Am Kassamarkt ist Flaute angesagt. Ölmühlen, wie Mehlmühlen und Kraftfutterunternehmen klagen über geringe Margen und leben von der Hand in den Mund. Erzeuger, die darauf gehofft haben, dass strenge Winterfolgen die Preise stimulieren, sind bisher enttäuscht worden. Die Pflanzenbestände scheinen EU weit, ohne große Einschränkungen, den Winter passiert zu haben. 

Franko (angeliefert) Hamburg wird A13-Weizen mit 154 €/t beziffert. B-Weizen ist 4 €/t billiger. Franko Würzburg werden die A-Weizenpreise für April/Juni mit 146 €/t benannt. Ex Ernte 2016 bieten Mühlen an der Rheinschiene für B-Weizen 152 €/t franko.

Händler gehen davon aus, dass Getreide aus der Ernte 2015 sowohl bei den Landwirten, wie im Handel ausreichend verfügbar ist. Es wird spekuliert, dass Ware in die kommende Ernteperiode überlagert wird. In Frankreich ist von 6 bis 8 Mio. t Weizen aus 2015 die Rede, der mit ins Erntejahr 2016 geführt werden soll. 
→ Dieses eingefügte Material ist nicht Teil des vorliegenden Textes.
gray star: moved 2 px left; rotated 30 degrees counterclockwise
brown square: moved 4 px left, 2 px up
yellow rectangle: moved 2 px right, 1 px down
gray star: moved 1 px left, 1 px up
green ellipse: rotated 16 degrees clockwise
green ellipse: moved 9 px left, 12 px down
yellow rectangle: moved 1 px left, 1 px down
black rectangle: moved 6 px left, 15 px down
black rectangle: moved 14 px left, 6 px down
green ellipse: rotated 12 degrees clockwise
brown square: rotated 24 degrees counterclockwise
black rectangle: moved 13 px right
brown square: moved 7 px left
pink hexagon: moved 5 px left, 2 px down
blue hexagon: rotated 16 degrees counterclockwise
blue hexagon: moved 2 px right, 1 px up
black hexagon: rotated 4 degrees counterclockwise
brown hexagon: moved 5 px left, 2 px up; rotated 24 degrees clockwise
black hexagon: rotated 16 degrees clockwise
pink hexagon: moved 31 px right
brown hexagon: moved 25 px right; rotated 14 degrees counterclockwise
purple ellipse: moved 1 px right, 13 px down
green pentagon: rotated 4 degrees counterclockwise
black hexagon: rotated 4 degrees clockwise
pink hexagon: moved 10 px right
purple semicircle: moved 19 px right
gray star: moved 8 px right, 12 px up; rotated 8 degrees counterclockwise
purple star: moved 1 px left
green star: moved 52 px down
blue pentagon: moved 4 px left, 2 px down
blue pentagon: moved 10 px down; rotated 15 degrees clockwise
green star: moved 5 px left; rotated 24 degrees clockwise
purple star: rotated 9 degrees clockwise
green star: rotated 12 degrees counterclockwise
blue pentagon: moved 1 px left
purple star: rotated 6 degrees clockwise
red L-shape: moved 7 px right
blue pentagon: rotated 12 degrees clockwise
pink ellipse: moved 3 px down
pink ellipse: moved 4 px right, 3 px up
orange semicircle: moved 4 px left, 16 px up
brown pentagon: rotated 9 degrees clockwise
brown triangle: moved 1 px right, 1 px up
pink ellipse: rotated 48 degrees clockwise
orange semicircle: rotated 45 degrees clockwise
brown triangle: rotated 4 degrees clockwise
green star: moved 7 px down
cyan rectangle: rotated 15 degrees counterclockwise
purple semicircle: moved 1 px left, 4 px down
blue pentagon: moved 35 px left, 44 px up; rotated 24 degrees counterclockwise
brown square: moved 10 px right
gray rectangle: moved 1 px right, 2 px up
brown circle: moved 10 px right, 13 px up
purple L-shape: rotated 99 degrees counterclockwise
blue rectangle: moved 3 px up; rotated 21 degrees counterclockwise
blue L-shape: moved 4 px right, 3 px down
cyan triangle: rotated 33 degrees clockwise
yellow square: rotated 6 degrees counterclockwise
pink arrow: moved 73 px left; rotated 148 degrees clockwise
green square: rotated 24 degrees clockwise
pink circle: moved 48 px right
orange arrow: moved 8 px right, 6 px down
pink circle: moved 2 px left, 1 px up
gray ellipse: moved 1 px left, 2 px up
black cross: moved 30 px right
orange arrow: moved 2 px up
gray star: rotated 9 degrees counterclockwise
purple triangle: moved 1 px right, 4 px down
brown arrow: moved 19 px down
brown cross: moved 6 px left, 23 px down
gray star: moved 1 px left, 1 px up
Der Preisboden ist sowohl beim Getreide, wie auch bei den Ölsaaten erreicht, vermuten einige Analysten. Hält die Ölpreisstabilisierung an, dürfte das zumindest für die Ölsaaten, sprich auch Raps zutreffen. Getreide bleibt vorerst von guten Vorräten und stabilen Mengenerwartungen zur Ernte 2016 „erschlagen“.